Initially, the club was supposed to be just for students who needed a little extra help, but it became a place for everyone.
“We had kids who were below grade level in reading, and we had kids who were above grade level in reading who joined the program and the same for math,” said Wisner.
Students participating in the club attended school from 9 a.m. to noon on Saturday. Seven teachers led the classes, and about 100 students took part in the program consistently from week-to-week. It was open to students in 3rd through 5th grades. The students began their sessions as a group with some physical activity, then they recited their school pledge before breaking off into grade levels for academic work. After a session on reading or math, the students spent some time outside for recess, then came inside for a snack provided by the school, and had a read-aloud session before starting a second session of academic enrichment.
“Sometimes, I could take an hour and a half, two hours, just breaking down one reading passage and acting it out and having the kids get that background knowledge of what they needed, and they could learn how to really dig into material and find the deeper meaning,” said Reynolds.
But she admits some parents took a little convincing before they got behind the program.
“As they witnessed the growth and the looking forward to going to school on Saturday, everyone got onboard,” said Reynolds.
Shelley Ramirez, the school’s assistant principal, also credits a little positive peer pressure.
“As an administrator, it’s amazing to walk down the halls and have the kids stop and say, ‘Ms. Ramirez, I passed this, or I did this, or I know my multiplication facts,’ and if there are students standing around them, they ask, ‘Can we go to Saturday school’, basically asking for an opportunity to learn,” said Ramirez. “Kids were talking about it, encouraging each other, and inviting one another.”

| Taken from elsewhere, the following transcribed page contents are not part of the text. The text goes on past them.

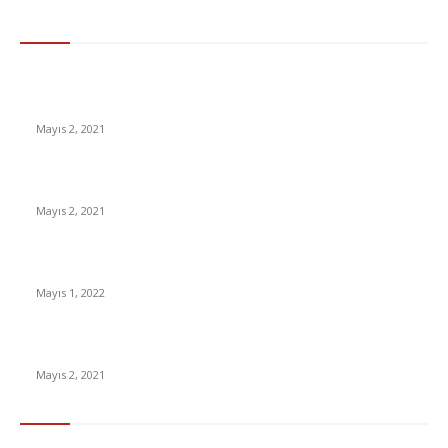
En Çok Tıklananlar
İzlemeniz Gereken En iyi Yabancı Diziler | IMDb Puanı 8 üzeri
Diziler
Mayıs 2, 2021
İnsanlık bir milyon yıl sonra neye benzeyecek?
Mayıs 2, 2021
Yabancı Dizi Halo 1. Sezon Türkçe Dublaj İzle
Mayıs 1, 2022
15 ülkeden gelenlerden PCR testi istenmeyecek
Mayıs 2, 2021
Popüler Kategoriler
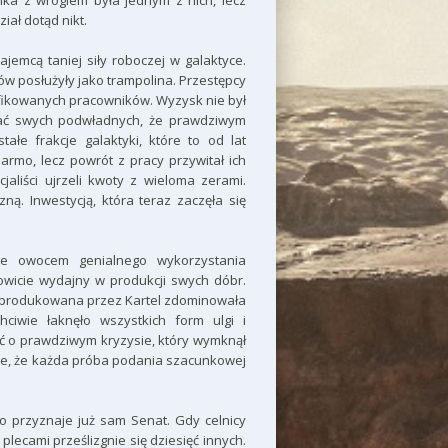
ka z wrogiem była jednym z nich, lecz
iał dotąd nikt.
jemcą taniej siły roboczej w galaktyce.
 posłużyły jako trampolina. Przestępcy
alifikowanych pracowników. Wyzysk nie był
nać swych podwładnych, że prawdziwym
łe frakcje galaktyki, które to od lat
armo, lecz powrót z pracy przywitał ich
aliści ujrzeli kwoty z wieloma zerami.
ną. Inwestycją, która teraz zaczęła się
ce owocem genialnego wykorzystania
mowicie wydajny w produkcji swych dóbr.
wa produkowana przez Kartel zdominowała
ciwie łaknęło wszystkich form ulgi i
ić o prawdziwym kryzysie, który wymknął
ie, że każda próba podania szacunkowej
o przyznaje już sam Senat. Gdy celnicy
lecami prześlizgnie się dziesięć innych.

The program was supported by extended-day funds the district received for Title I schools. So the teachers who participated were compensated for their time, and Wisner said they were happy to do it.
“They stepped up, and said I’ll come every Saturday,” said Wisner. “I had another principal ask me, ‘How did you get your teachers to do it?’ And, I said, ‘I asked who wanted to do it, and they raised their hands.’ I think that shows the dedication of our staff, the dedication of our district to really be leaders in helping kids realize their potential.”
They also said the parents deserve credit for bringing the kids to school and picking them up at the end of the day. And, many parents went a step further and volunteered their time.
“Some of our curriculum is new, and they wanted to see how to do it and how they could help their child at home,” said Ramirez. “We had plenty of parents that would come in, grandparents that stayed for the morning and helped out. It was nice to see the community come together like that.”
The school is already making plans to have the Saturday School Learning Club again next year. Some of the money used to support the program this year won’t be in place then, but Wisner says his staff has agreed to use funds that are normally set aside to pay teachers for attending professional development to cover the costs.
“The staff has actually said we’d be willing to give up getting paid for those kinds of things and still come to them free of charge in order to fund Saturday school, so the staff has really seen the value in it,” said Wisner, who heaps lots of praise on the school community for seeing a problem and then rather than bemoaning what they couldn’t do about it focusing on what they could accomplish.
“There’s lots of things that we say we can’t do that we really do have some control over,” said Wisner. “This time frame of Monday through Friday 9 a.m. ‘til 3:45 p.m., bell to bell, we can look at that a different way.”
Photo: Students attend class during Thompson Elementary’s Saturday School Learning Club in Tacoma, Wash. (Shelley Ramirez)
A version of this news article first appeared in the Time and Learning blog.